Наконец, шофёр понял, что над ним подшутили, но не его одного пугал чёрный юмор Экклстоуна. В «царстве Берни» тот был центром всего, главным участником любого события — как физически, так и юридически. Его нежелание делиться ни с кем полномочиями привело к уходу телепродюсера Фила Лайнса. Тут же разгорелся неизбежный спор по поводу компенсации. В конце концов Экклстоун отдал в счёт долга седан «Альфа-ромео» и мгновенно забыл про очередного обиженного сотрудника.
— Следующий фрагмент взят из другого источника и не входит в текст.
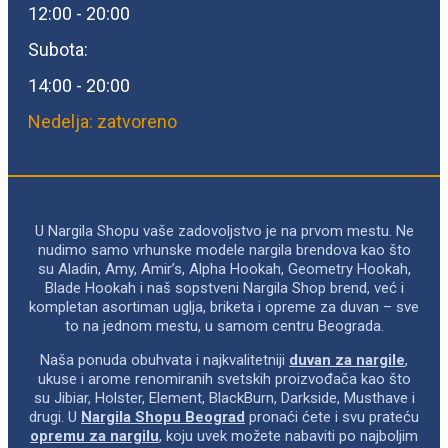
12:00 - 20:00
Subota:
14:00 - 20:00
Nedelja: zatvoreno
U Nargila Shopu vaše zadovoljstvo je na prvom mestu. Ne
nudimo samo vrhunske modele nargila brendova kao što
su Aladin, Amy, Amir’s, Alpha Hookah, Geometry Hookah,
Blade Hookah i naš sopstveni Nargila Shop brend, već i
kompletan asortiman uglja, briketa i opreme za duvan – sve
to na jednom mestu, u samom centru Beograda.
Naša ponuda obuhvata i najkvalitetniji
duvan za nargile
,
ukuse i arome renomiranih svetskih proizvođača kao što
su Jibiar, Holster, Element, BlackBurn, Darkside, Musthave i
drugi. U
Nargila Shopu Beograd
pronaći ćete i svu prateću
opremu za nargilu
, koju uvek možete nabaviti po najboljim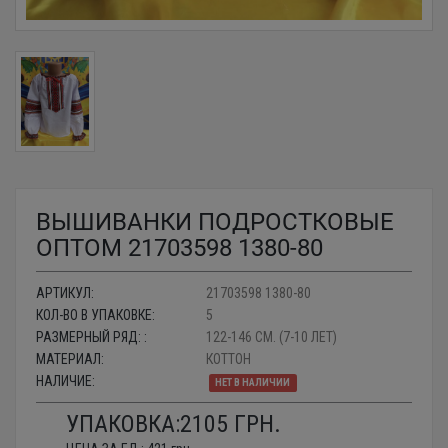
ВЫШИВАНКИ ПОДРОСТКОВЫЕ
ОПТОМ 21703598 1380-80
АРТИКУЛ:
21703598 1380-80
КОЛ-ВО В УПАКОВКЕ:
5
РАЗМЕРНЫЙ РЯД: :
122-146 СМ. (7-10 ЛЕТ)
МАТЕРИАЛ:
КОТТОН
НАЛИЧИЕ:
НЕТ В НАЛИЧИИ
УПАКОВКА:
2105
ГРН.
Перфекционизм Экклстоуна и коммерческие успехи Макнелли в конце 1985 года вынудили команды пожаловаться на цены и ограничение доступа в паддок. Берни, только и ждавший повода ввязаться в драку, тут же пообещал закрыть «Паддок-клуб». Команды, разумеется, возмутились: гостевой зоной пользовались их спонсоры, хотя цены взлетели уже до пятисот долларов за день. Такая дороговизна вполне отвечала желанию Экклстоуна превратить «Формулу-1» в первоклассное зрелище для голливудских звёзд — недавно в паддоке и моторхоуме Экклстоуна побывал сам Джордж Харрисон из «Битлз». «Королевские автогонки» постепенно трансформировались в серьёзный бизнес, однако оставалось ещё одно препятствие.
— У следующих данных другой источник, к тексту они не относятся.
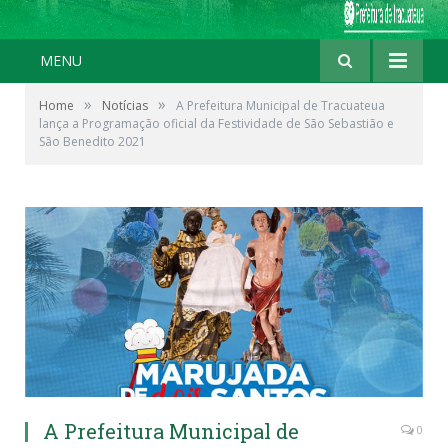
MENU
»
»
Home
Notícias
A Prefeitura Municipal de Tracuateua
lança a Programação oficial da Festividade de São Sebastião e
São Benedito 2021
A Prefeitura Municipal de
0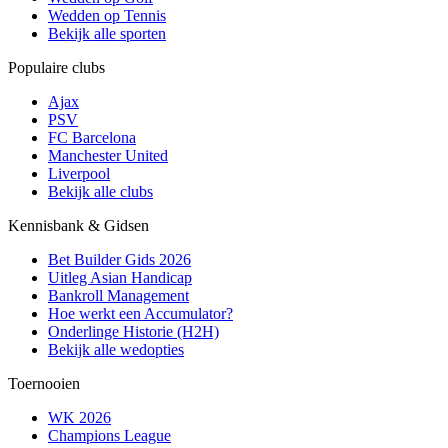
Wedden op Tennis
Bekijk alle sporten
Populaire clubs
Ajax
PSV
FC Barcelona
Manchester United
Liverpool
Bekijk alle clubs
Kennisbank & Gidsen
Bet Builder Gids 2026
Uitleg Asian Handicap
Bankroll Management
Hoe werkt een Accumulator?
Onderlinge Historie (H2H)
Bekijk alle wedopties
Toernooien
WK 2026
Champions League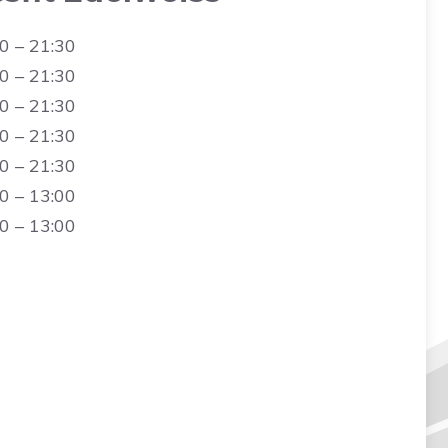
0 – 21:30
0 – 21:30
0 – 21:30
0 – 21:30
0 – 21:30
0 – 13:00
0 – 13:00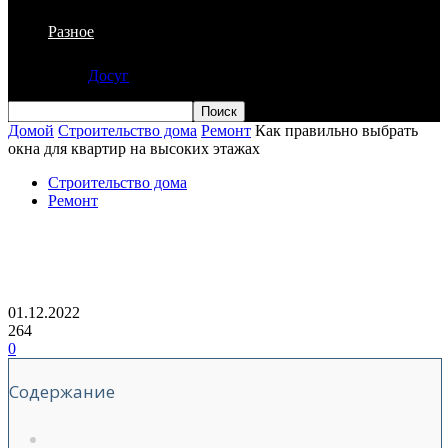
Разное
Досуг
Домой
Строительство дома
Ремонт
Как правильно выбрать
окна для квартир на высоких этажах
Строительство дома
Ремонт
Как правильно выбрать окна для
квартир на высоких этажах
01.12.2022
264
0
Содержание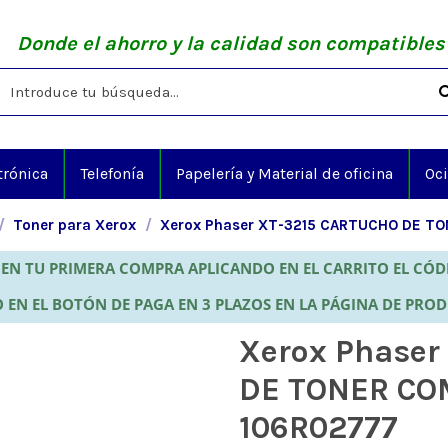
Donde el ahorro y la calidad son compatibles
trónica
Telefonía
Papelería y Material de oficina
Oc
Toner para Xerox
Xerox Phaser XT-3215 CARTUCHO DE T
EN TU PRIMERA COMPRA APLICANDO EN EL CARRITO EL CÓ
 EN EL BOTÓN DE PAGA EN 3 PLAZOS EN LA PÁGINA DE PRO
Xerox Phaser
DE TONER CO
106R02777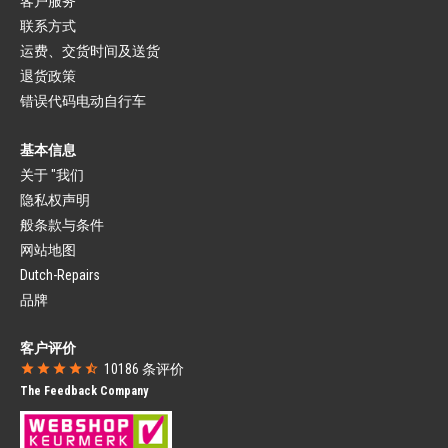
客户服务
刹车（城市）
座管
联系方式
制动杆
座管底座
刹车装置
座套
运费、交货时间及送货
闸线
退货政策
叉
自行车灯
固定叉
错误代码电动自行车
头灯
避震前叉
尾灯
车头碗组
自行车灯套件
基本信息
挡泥板
发电机
关于 "我们
挡泥板
名牌自行车零件
挡泥板撑条
隐私权声明
城市自行车零件
自行车挡泥板部件
般条款与条件
公路自行车部件
链罩
山地车部件
网站地图
封闭链罩
小轮车零件
Dutch-Repairs
开放式链罩
Gazelle自行车零件
Campagnolo
品牌
SRAM
自行车座
自行车码表
客户评价
自行车前座
自行车有线码表
10186
条评价
自行车后座
自行车无线码表
The Feedback Company
自行车座挡风玻璃
自行车导航
自行车篮
营养品
自行车篮
水壶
Мир Экклстоуна вращался вокруг знаменитостей, друзей и сделок. Если их интересы сталкивались, то на первое место всегда выходила выгода. Макнелли ощутил это на собственной шкуре, когда Экклстоун вдруг решил, что тому незачем забирать всю выручку. Взамен компаньону было предложено стать промоутером убыточных Гран-при Голландии, Австрии и Франции. Экклстоун пригрозил исключить их из календаря чемпионата. Ключевую роль играл возможный отказ от французского этапа: Берни хотел спровоцировать новый конфликт с Балестром, рассчитывая решить важнейшую проблему юридических прав на «Формулу-1». Не являясь формальным владельцем гонок, он рисковал провалом всех планов и собственным благополучием. Поскольку никаких документов, однозначно подтверждавших права Экклстоуна, не существовало, Балестр полагал, что «Формула-1» принадлежит ФИА, и это мнение разделяли все команды, владельцы трасс и телевизионные компании. Один Берни считал иначе. Не вступая в спор с Балестром, он пользовался неразберихой и вёл все переговоры — в первую очередь с хозяевами трасс — как полноправный владелец «королевских автогонок». Балестр протестовал, получая в ответ очередную реплику Экклстоуна то о возможной неявке команд ФОКА во Францию, то вообще об отмене французского этапа. Угроза исключить Гран-при Франции из чемпионата действовала на президента ФИА безотказно — он обожал красоваться там в обществе друзей и важных политических деятелей, о чём Экклстоун прекрасно знал.
Чтобы немного успокоить Балестра, Экклстоун поддерживал его страсть к роскошной жизни с личными самолётами и лимузинами. До поры до времени установившееся равновесие устраивало обоих, но в 1985 году разразился новый скандал. Балестр, в пику Экклстоуну, снова запретил «юбки». Этот запрет вовсе не случайно пришёлся на тот момент, когда подошёл к концу телевизионный контракт ФОКА с ФИА. Экклстоун хотел продлить соглашение о телеправах на пять лет за 11,2 миллиона швейцарских франков. Балестр не возражал, но при условии, что ФОКА откажется от очередной угрозы отменить Гран-при Франции. Экклстоун согласился. Гонку выиграл Нельсон Пике — больше побед в том году «Брэбхэм» не одержал, а сезон, как и в 1984 году, прошёл под знаком превосходства «Макларена». На следующий день они с Балестром встретились в Марселе, чтобы оформить сделку. Президент ФИА с готовностью принял все его предложения и обещал наладить более тесное сотрудничество между ФОКА и ФИА. Экклстоун успокоился и уехал из Марселя, но тут же выяснилось, что его надули. Балестр объявил, что не станет выполнять своё марсельское обещание разрешить «юбки», однако взамен согласился продлить контракт на телеправа. «Чем сходить с ума, лучше сводить счёты», — утешал себя Экклстоун. Никто ещё не понимал, какую выгоду можно извлечь из прав на трансляции.